■ Problem ■
Print the data below exactly, but only the lines from the one containing "Centro de ayuda" down to the one containing "Jmenovala se Teuta a žila ve třetím stolet", inclusive.

■ Exercise inputs ■
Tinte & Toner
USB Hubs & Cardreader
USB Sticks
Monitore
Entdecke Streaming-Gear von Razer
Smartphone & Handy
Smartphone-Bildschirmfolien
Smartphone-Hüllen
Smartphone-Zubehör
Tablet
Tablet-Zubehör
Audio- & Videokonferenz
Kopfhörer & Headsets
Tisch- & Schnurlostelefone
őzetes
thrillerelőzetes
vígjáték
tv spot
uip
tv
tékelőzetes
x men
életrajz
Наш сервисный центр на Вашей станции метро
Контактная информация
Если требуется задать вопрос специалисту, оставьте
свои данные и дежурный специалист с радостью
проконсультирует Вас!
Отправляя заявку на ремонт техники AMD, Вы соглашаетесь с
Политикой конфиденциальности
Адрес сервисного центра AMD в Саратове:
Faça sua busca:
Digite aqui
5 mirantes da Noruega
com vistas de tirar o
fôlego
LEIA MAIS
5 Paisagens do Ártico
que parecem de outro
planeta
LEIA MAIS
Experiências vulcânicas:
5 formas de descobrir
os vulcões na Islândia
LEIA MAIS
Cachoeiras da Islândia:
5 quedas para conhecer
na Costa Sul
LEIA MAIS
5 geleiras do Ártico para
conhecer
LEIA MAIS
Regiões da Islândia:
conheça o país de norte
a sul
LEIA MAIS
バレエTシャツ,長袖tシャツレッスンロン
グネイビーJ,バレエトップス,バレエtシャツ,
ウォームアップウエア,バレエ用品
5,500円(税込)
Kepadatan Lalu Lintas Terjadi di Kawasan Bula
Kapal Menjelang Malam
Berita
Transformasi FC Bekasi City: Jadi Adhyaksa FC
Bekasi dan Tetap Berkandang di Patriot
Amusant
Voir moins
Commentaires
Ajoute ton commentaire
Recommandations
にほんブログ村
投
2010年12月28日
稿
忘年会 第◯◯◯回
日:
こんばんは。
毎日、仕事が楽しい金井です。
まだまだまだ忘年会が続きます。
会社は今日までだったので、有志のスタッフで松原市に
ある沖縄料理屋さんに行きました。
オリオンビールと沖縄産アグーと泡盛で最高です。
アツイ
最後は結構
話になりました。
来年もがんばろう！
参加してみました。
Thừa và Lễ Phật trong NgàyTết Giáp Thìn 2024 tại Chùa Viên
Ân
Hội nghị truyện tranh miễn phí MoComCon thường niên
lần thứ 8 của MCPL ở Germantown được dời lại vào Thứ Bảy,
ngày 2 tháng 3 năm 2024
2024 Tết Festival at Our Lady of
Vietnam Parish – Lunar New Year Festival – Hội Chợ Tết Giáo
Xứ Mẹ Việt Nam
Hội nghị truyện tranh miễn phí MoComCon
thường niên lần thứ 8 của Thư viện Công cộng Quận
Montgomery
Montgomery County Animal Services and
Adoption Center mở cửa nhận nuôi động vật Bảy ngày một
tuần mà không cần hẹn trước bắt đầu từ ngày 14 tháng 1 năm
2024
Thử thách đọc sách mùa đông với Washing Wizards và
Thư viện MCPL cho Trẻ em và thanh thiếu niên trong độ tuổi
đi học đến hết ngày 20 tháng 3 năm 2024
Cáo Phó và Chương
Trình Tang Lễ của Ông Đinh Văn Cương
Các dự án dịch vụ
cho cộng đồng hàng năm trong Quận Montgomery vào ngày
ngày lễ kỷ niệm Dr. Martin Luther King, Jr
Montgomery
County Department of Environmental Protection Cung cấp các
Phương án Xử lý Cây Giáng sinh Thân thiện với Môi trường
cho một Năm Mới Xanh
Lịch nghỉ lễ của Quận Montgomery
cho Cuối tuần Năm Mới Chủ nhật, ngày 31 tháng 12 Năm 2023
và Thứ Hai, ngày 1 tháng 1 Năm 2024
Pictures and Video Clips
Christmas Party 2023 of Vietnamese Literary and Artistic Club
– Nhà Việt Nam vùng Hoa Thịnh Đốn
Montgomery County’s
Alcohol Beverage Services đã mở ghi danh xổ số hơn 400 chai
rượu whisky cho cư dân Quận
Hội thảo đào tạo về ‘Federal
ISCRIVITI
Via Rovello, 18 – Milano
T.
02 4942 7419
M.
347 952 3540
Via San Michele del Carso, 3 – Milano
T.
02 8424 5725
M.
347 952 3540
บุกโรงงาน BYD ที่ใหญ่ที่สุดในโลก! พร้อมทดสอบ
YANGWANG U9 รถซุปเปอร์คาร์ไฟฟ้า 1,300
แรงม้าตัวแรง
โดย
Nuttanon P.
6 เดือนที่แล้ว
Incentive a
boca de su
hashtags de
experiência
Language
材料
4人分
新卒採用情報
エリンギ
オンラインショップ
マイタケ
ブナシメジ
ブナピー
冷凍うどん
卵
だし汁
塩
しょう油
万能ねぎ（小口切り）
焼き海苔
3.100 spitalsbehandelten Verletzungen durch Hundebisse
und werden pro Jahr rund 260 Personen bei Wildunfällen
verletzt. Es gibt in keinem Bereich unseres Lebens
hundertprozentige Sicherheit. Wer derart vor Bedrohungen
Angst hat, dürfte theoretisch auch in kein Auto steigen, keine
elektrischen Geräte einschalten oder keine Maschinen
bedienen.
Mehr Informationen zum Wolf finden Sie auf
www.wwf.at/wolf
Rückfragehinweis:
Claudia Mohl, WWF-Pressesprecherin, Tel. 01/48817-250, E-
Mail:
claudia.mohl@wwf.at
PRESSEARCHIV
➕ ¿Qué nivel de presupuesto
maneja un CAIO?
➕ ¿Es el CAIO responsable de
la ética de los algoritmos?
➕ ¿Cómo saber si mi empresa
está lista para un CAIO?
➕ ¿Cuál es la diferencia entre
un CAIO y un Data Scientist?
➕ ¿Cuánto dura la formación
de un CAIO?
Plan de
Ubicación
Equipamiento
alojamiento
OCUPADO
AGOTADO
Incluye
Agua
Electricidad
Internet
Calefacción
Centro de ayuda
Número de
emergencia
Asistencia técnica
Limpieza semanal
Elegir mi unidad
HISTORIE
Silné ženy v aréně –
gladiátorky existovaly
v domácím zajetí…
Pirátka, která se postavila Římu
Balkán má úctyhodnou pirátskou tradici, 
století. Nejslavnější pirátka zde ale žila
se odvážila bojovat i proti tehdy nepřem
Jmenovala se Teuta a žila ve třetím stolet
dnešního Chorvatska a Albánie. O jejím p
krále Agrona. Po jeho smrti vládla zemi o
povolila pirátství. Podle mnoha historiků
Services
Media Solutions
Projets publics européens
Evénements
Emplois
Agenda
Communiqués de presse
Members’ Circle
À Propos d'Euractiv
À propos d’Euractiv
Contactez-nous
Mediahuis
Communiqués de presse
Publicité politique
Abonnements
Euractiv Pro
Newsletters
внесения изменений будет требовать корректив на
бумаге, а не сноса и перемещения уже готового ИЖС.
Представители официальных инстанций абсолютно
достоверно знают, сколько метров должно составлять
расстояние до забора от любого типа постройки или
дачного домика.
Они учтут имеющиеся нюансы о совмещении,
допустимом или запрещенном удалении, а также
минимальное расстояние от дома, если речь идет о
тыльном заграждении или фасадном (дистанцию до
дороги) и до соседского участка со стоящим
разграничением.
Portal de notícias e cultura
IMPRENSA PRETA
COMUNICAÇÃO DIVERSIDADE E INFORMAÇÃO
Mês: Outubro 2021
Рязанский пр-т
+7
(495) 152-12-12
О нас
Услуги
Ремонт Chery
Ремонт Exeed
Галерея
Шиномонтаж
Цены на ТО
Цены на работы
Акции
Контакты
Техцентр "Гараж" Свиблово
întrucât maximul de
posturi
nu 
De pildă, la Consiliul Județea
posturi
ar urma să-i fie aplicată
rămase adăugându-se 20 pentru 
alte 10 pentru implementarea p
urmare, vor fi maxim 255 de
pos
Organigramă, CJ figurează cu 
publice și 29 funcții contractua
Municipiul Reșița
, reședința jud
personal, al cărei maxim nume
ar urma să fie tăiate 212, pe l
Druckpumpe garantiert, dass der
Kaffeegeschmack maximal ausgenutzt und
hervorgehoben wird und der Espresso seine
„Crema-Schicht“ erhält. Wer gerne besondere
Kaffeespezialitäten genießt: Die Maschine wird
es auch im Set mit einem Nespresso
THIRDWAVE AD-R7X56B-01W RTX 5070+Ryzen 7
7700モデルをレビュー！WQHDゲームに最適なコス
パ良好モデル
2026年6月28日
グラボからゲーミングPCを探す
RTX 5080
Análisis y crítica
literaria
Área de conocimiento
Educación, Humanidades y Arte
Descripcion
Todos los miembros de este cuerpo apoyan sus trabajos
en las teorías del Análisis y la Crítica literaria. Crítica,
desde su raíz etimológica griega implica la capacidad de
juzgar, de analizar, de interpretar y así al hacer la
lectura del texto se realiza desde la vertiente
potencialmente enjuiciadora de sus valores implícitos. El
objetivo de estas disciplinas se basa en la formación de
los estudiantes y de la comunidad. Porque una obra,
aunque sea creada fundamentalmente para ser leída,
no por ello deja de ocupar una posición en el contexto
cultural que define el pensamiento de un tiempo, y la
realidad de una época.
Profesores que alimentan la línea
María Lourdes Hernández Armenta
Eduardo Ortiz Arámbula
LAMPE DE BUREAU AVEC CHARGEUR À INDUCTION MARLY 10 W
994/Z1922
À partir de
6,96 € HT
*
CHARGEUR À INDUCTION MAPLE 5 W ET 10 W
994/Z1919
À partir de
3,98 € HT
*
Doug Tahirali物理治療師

■ Response to this task ■
Centro de ayuda
Número de
emergencia
Asistencia técnica
Limpieza semanal
Elegir mi unidad
HISTORIE
Silné ženy v aréně –
gladiátorky existovaly
v domácím zajetí…
Pirátka, která se postavila Římu
Balkán má úctyhodnou pirátskou tradici, 
století. Nejslavnější pirátka zde ale žila
se odvážila bojovat i proti tehdy nepřem
Jmenovala se Teuta a žila ve třetím stolet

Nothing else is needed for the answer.